The course provides knowledge to understand the basic definitions of statistics and probability, to understand the difference between a deterministic and statistical approach, to understand the notion of a random variable and to be able to use probability to pass from descriptive statistics to analysis. data through inferential statistics. The student acquires knowldge to build simple statistical-probabilistic models (possibly adapting classical schemes) and discuss the results given by the models
The expected learning outcomes require the student to be able to handle the basic definitions of statistics and probability, to understand the difference between a deterministic and statistical approach, to have acquired the notion of a random variable and to be able to use probability to pass from descriptive statistics to analysis. data through inferential statistics. The student must be able to build simple statistical-probabilistic models (possibly adapting classical schemes) and discuss the results given by the models.
Lectures and frontal exercises, exercise sheets, guided exercises, in itinere self-assessment tests.
Probability Definitions classical, a posteriori, axiomatic; conditional probability, independence; Bayes theorem, factorization theorem, law of total probability. Discrete and continuous random variables, distribution and density functions, function of random variable. Expected values, moments and theoretical variances. Joint distributions and conditional laws, covariance and correlation.

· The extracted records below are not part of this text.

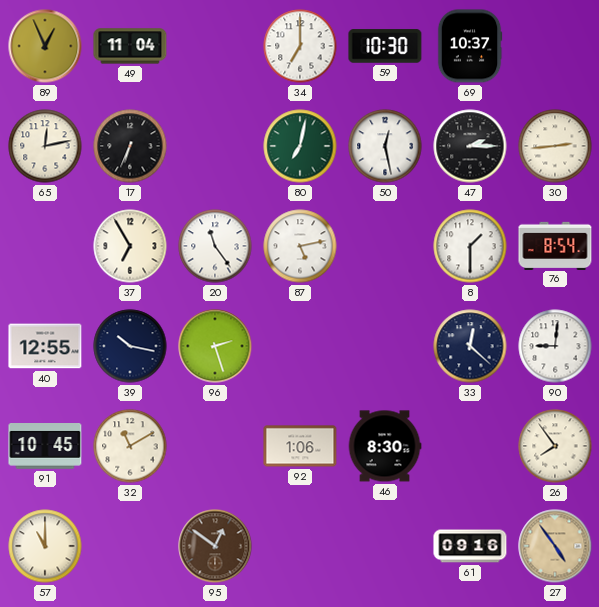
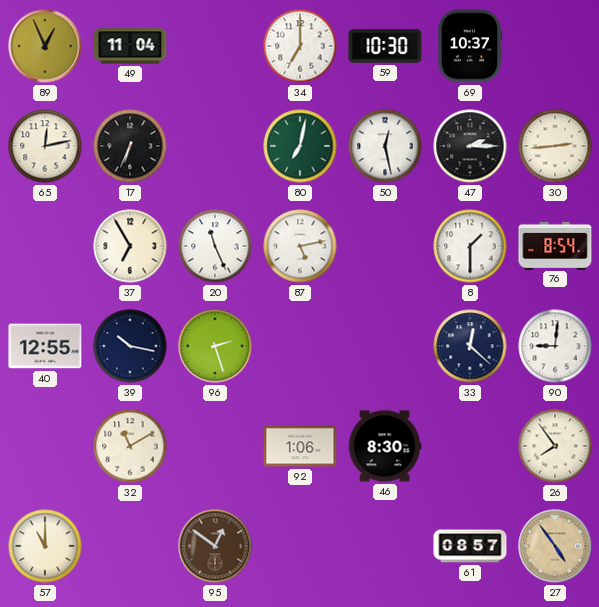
20: 11:24 -> 11:26
91: 10:45 -> none
61: 09:16 -> 08:57
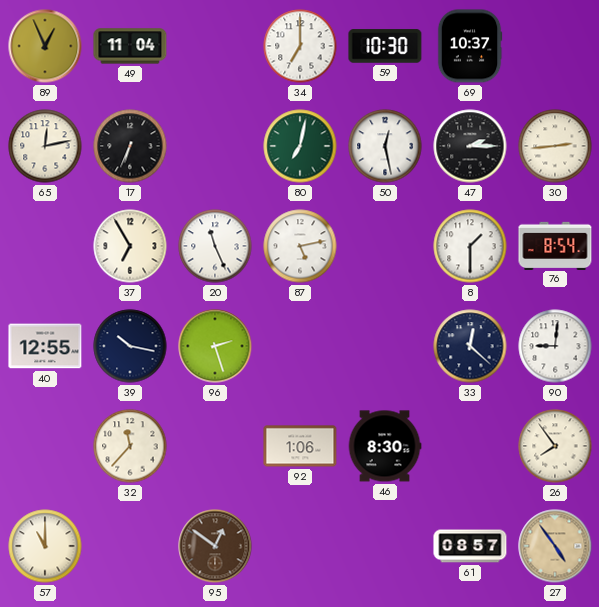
32: 11:10 -> 11:37
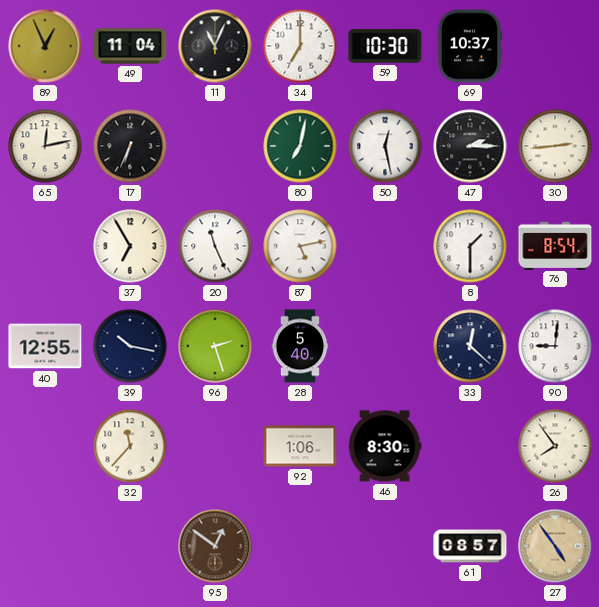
11: none -> 11:04
28: none -> 5:40
57: 11:00 -> none
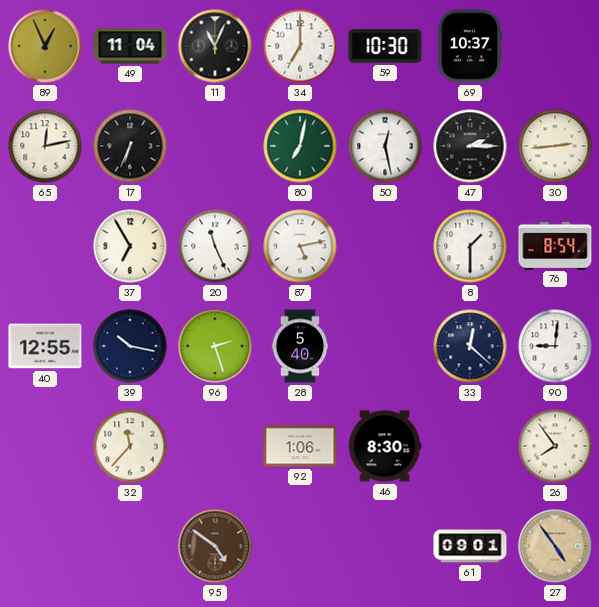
95: 12:51 -> 4:51
61: 08:57 -> 09:01
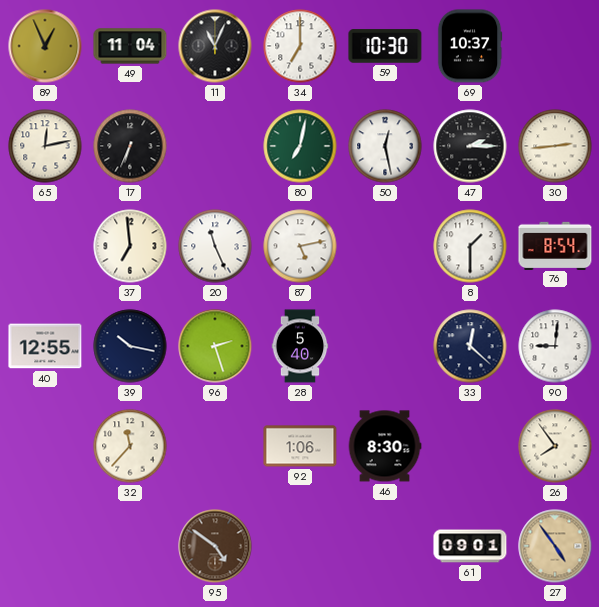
37: 6:55 -> 6:59
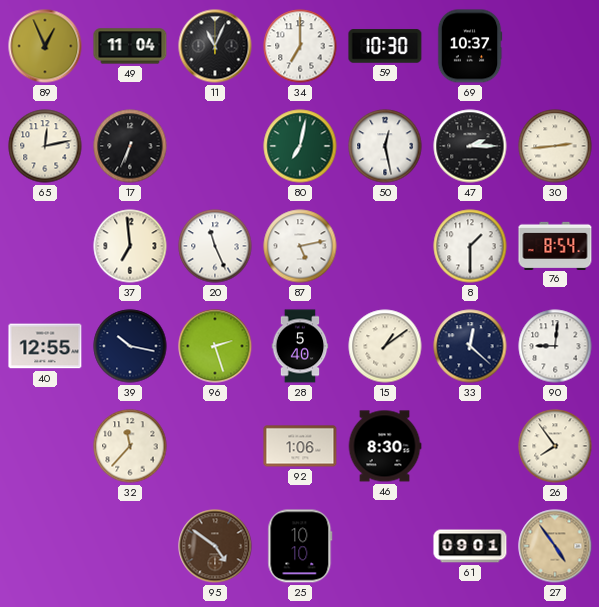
15: none -> 1:09
25: none -> 10:10
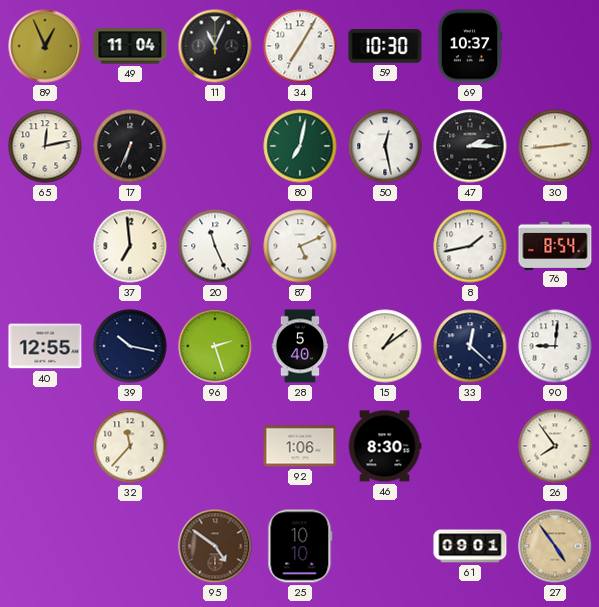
34: 7:00 -> 7:05
87: 5:13 -> 5:11
8: 1:30 -> 1:43
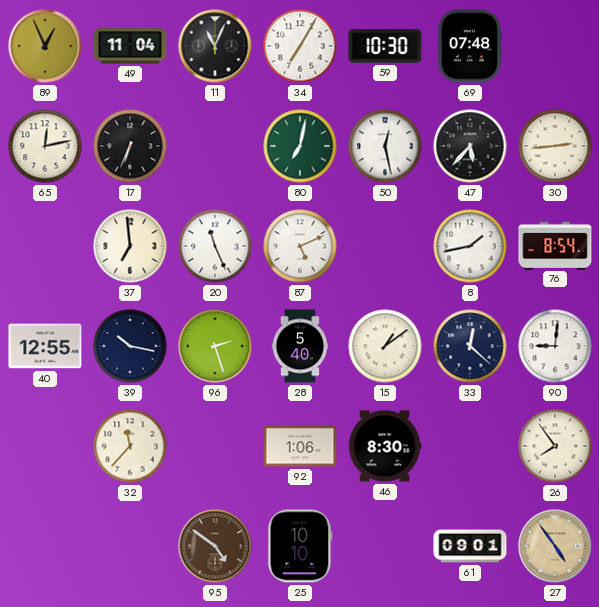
69: 10:37 -> 07:48
47: 2:15 -> 5:37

Descriptive Statistics Qualitative variables: categorical, ordinal; univariate descriptive: percentages and tables, bar and pie charts, Pareto chart, fashion; bivariate descriptive: row and column profiles. Quantitative variables: position indices (mode, median, mean, percentiles and quartiles), cumulative empirical distributions, boxplot; dispersion indices: range, IQR, variances and standard deviation, coefficient of variation; relationship between two quantitative variables: covariance and correlation, Simpson's paradox; linear regression, regression line, R2 coefficient and residual analysis.
Estimates and estimators. Principles of randomness, distortion, mean square error, efficiency.
Confidence intervals By mean (known / unknown variance, small and large sample sizes), by variance, by the difference of means (independent samples and paired samples). Funnel plot (weather permitting).
Statistical hypothesis tests Introduction, type I and II errors, p-value, level of significance, power. Test for the difference of means: independent samples and paired samples. Test for variance. Chi-squared test for categorical variables (comparison between a known distribution and an observed univariate, comparison between two observed univariate). ANOVA
Ricevimento: Send a message to ernesto.devito@unige.it
MATTEO LODI (President)
MARCO STORACE
ERNESTO DE VITO (President Substitute)
ALBERTO OLIVERI (President Substitute)
https://corsi.unige.it/en/corsi/10716/studenti-orario
The examination consists of a written test lasting two hours and consists of solving three/four exercises on the topics covered during the year . To participate in the written test, you must register by the deadline at https://servizionline.unige.it/studenti/esami/prenotazione.
Students who have valid certification of physical or learning disabilities on file with the University and who wish to discuss possible accommodations or other circumstances regarding lectures, coursework and exams, should speak both with the instructor and with the professor in charge of the Department’s disability liaison.
The written test is aimed at verifying the student's mastery of calculation techniques and knowledge of the main tools of probability and statistics introduced in the course (random variables, random vectors, functions of random variables, limit theorems, estimators, hypothesis testing) and consists of three exercises consisting of several questions of varying difficulty. The student must be able to correctly solve the exercises and be able to justify the steps required to obtain the final result and use the correct formalism.